“And a little girl he adores,” added Campari. “He was almost forty when she was born. I’ve bumped into him a couple of times when he’s been taking her to the park. Yes, he’s a loving family man. Who’d have thought it?”

At any rate, although sales of Kloster’s books hadn’t yet exploded, as they later would, he had for some time, particularly since the publication of his tetralogy, been the writer we all wanted to destroy. Since his first book, he’d been too big, too good. Between novels, he withdrew into bewildering silence, which we found unsettling, threatening: it was the silence of the cat while the mice published their efforts. With each new groundbreaking work, we wondered not how he’d done it but how he’d done it again. And to make matters worse, he wasn’t even as old, as far removed from our generation, as we’d have liked. We comforted ourselves with the thought that Kloster must be from another species, a malevolent freak, rejected by humanity, shut away, resentful and alone, as hideous in appearance as any of his characters. We imagined that before becoming a writer he had been a forensic pathologist, or museum embalmer, or hearse driver. After all, he had chosen as the epigraph for one of his books the contemptuous words of Kafka’s ‘hunger artist’: “I had to fast because I couldn’t find a food I enjoyed. If I had found that I would have eaten to my heart’s content.”
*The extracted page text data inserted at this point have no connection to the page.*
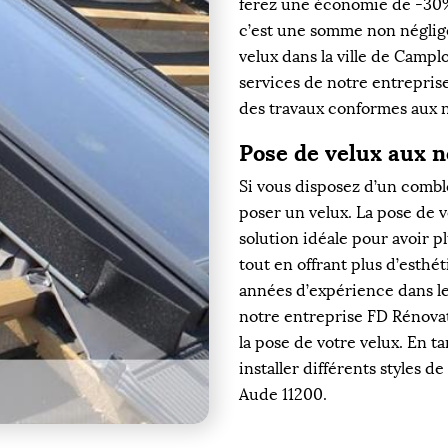
ferez une économie de -30% 
c’est une somme non néglige
velux dans la ville de Camplo
services de notre entrepris
des travaux conformes aux 
Pose de velux aux 
Si vous disposez d’un comb
poser un velux. La pose de ve
solution idéale pour avoir p
tout en offrant plus d’esthé
années d’expérience dans le
notre entreprise FD Rénovati
la pose de votre velux. En t
installer différents styles 
Aude 11200.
On the back cover of his first book it said politely that there was something ‘unholy’ about his observations, but as soon as you started reading his work it became clear that Kloster wasn’t unholy, he was merciless. From the opening paragraphs, his novels dazzled, like the headlights of a car on the road, and too late you realised that you’d become the terrified rabbit, frozen, heart beating, and all you could do was continue, hypnotically, to turn the pages.